BEGIN INPUT FOR THIS TASK

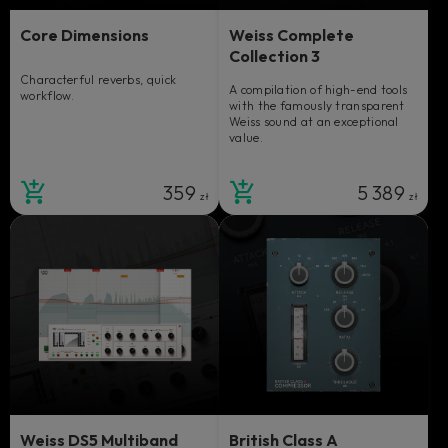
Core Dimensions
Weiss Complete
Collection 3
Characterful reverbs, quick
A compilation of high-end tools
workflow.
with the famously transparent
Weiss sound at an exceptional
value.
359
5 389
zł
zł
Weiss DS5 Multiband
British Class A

END INPUT FOR THIS TASK

• WORK TASK:
Count how many lines above include the word "Weiss" and answer with that figure only.

• REPLY:
3